PhD defence by Malte Bjørn Hallgren

PhD defence by Malte Bjørn Hallgren

When

18. dec 13:00 - 17:00

Where

Anker Engelundsvej 1, 2800 Kgs. Lyngby, building 101A, meeting room S09

Host

DTU Fødevareinstituttet

PhD defence

PhD defence by Malte Bjørn Hallgren

Malt Bjørn Hallgren will defend his PhD thesis "Development of applications using Oxford Nanopore Technology sequencing reads for epidemiological purposes"

Principal supervisor

  • Professor Frank M. Aarestrup, DTU Food

Co-supervisor

  • Postdoc Philip Thomas Lanken Conradsen Clausen, DTU Food

Examiners

  • Senior Researcher Pimlapas Leekitcharoenphon, DTU Food
  • Senior Researcher Anette Hammerum, Statens Serum Institut
  • Assistant Professor Tim Dallman, Department Population Health Sciences, Utrecht University, The Netherlands

Chairperson at defence

  • Associate Professor Saria Otani

Resume
Over the past decade, advancements in genetic sequencing technologies have provided researchers with powerful tools to analyze DNA and RNA at unprecedented levels of detail. One such technology, Oxford Nanopore Technologies (ONT), has gained prominence for its ability to sequence long stretches of genetic material. This capability is particularly valuable in understanding the full structure of complex genomes, which is essential for many areas of biological research and healthcare. However, ONT’s relatively high error rate has presented a significant barrier, limiting its utility in certain precise applications, such as tracking disease outbreaks or analyzing microbial communities.

This Ph.D. thesis aims to address the technical challenges of using ONT sequencing data by developing new computational tools that make the technology more accurate and reliable. The research introduces three novel bioinformatics tools: MINTyper, cgPhylo, and NanoMGT, each designed to enhance the use of ONT reads in various applications related to public health and epidemiology. MINTyper is a tool developed to estimate phylogenetic relationships—essentially genetic family trees—between different organisms, combining data from both ONT and Illumina, a more traditional sequencing platform known for its high accuracy. By developing new methods for managing lower-quality ONT data, MINTyper enables researchers to use this data to track how bacteria evolve and spread during an outbreak, even if the raw data contains errors. Another tool, cgPhylo, focuses on identifying small genetic differences between organisms, using a method that ensures mobile genetic elements, such as plasmids, do not interfere with the results. This is particularly useful when studying bacterial outbreaks, where horizontal gene transfer—genes passed between different species—can distort the true evolutionary history of an organism. Finally, NanoMGT offers a novel approach to analyzing microbial communities in metagenomic samples, where multiple species are present. By establishing thresholds for minor variants, NanoMGT improves the accuracy of identifying different bacterial strains, which is crucial when studying environments with high genetic diversity, such as the human gut or environmental samples.

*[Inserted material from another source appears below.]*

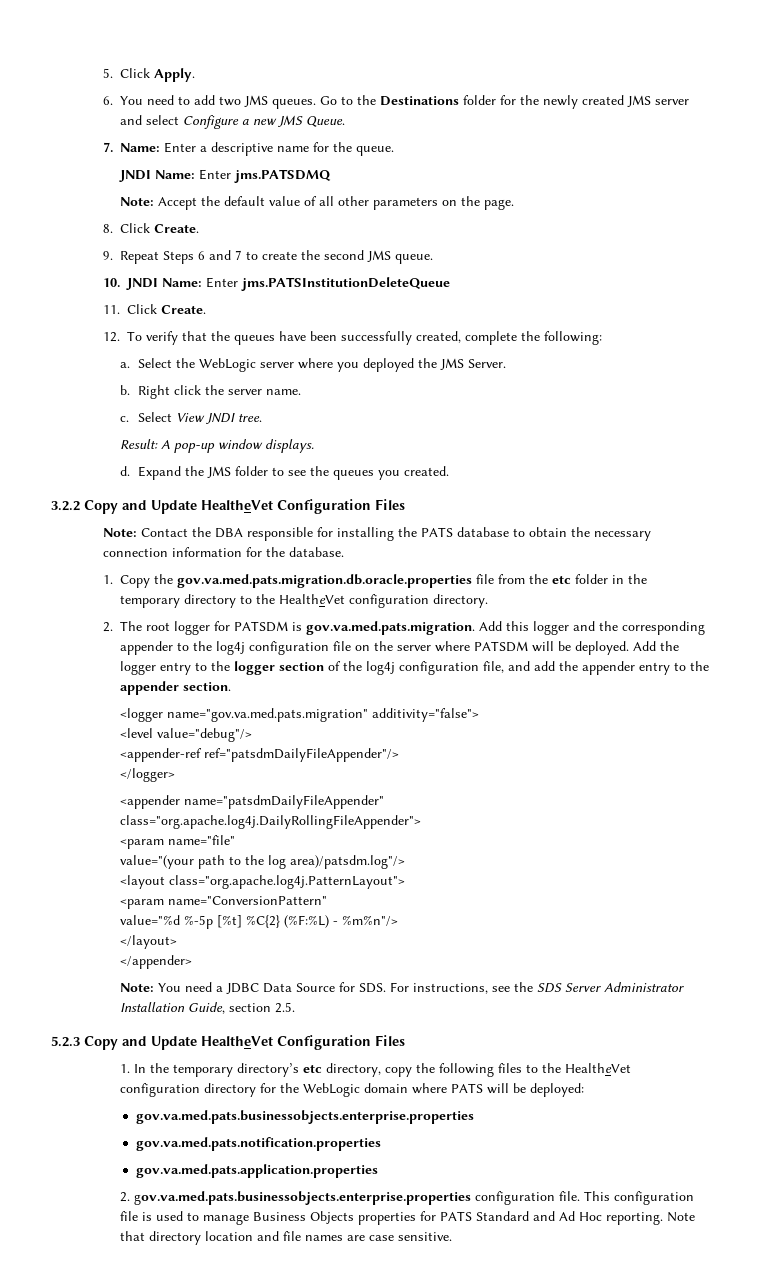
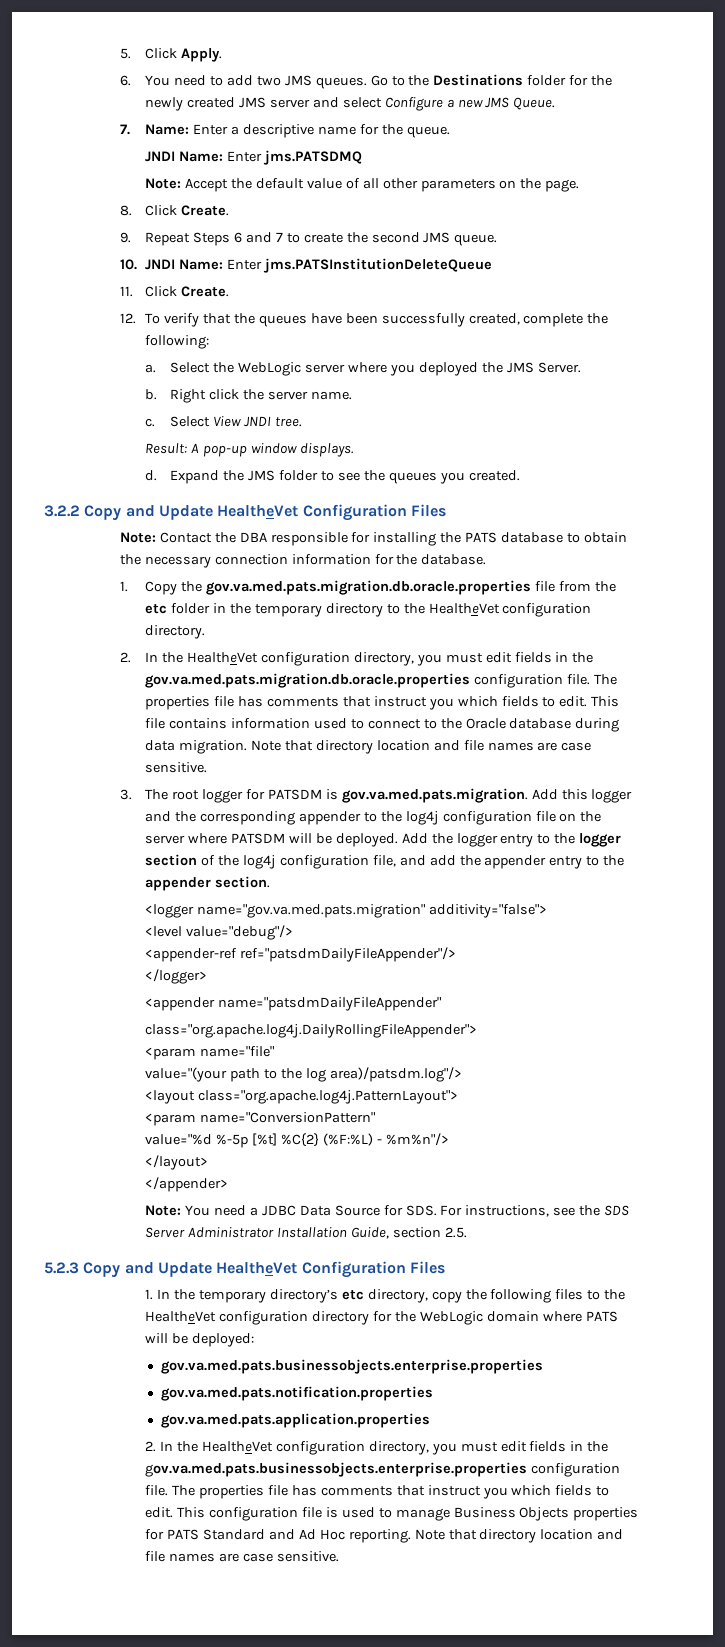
(113, 627) none -> [145,652,594,666] [145,673,617,688] [145,696,620,710] [145,718,620,732] [145,740,592,754] [145,762,208,773] [119,789,132,800] In the HealtheVet configuration directory, you must edit fields in the gov.va.med.pats.migration.db.oracle.properties configuration file. The properties file has comments that instruct you which fields to edit. This file contains information used to connect to the Oracle database during data migration. Note that directory location and file names are case sensitive. // 3.
[134,1191,581,1205] gov.va.med.pats.businessobjects.enterprise.properties configuration file. -> [160,1441,609,1455] [145,1462,621,1477] [145,1485,610,1499] [145,1507,174,1518] In the HealtheVet configuration directory, you must edit fields in the gov.va.med.pats.businessobjects.enterprise.properties configuration file. The properties file has comments that instruct you which fields to edit.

This research not only demonstrates how ONT data can be effectively used despite its error rate, but also highlights the importance of open science. All the tools developed during this Ph.D. are made freely available to the global scientific community through open-source platforms. This ensures that researchers worldwide can utilize and adapt these tools to address their own epidemiological challenges. The implications of this work are significant for public health. With these new tools, epidemiologists can more accurately track and analyze the spread of infectious diseases. For example, real-time sequencing of samples in outbreak areas—whether from patients, animals, or environmental sources—can provide critical information about how a pathogen is spreading and evolving. This capability is particularly valuable in a world where emerging infectious diseases and pandemics pose a growing threat. These innovations are likely to be particularly impactful in low-resource settings, where traditional sequencing infrastructure is limited but the need for timely and accurate genomic data is crucial.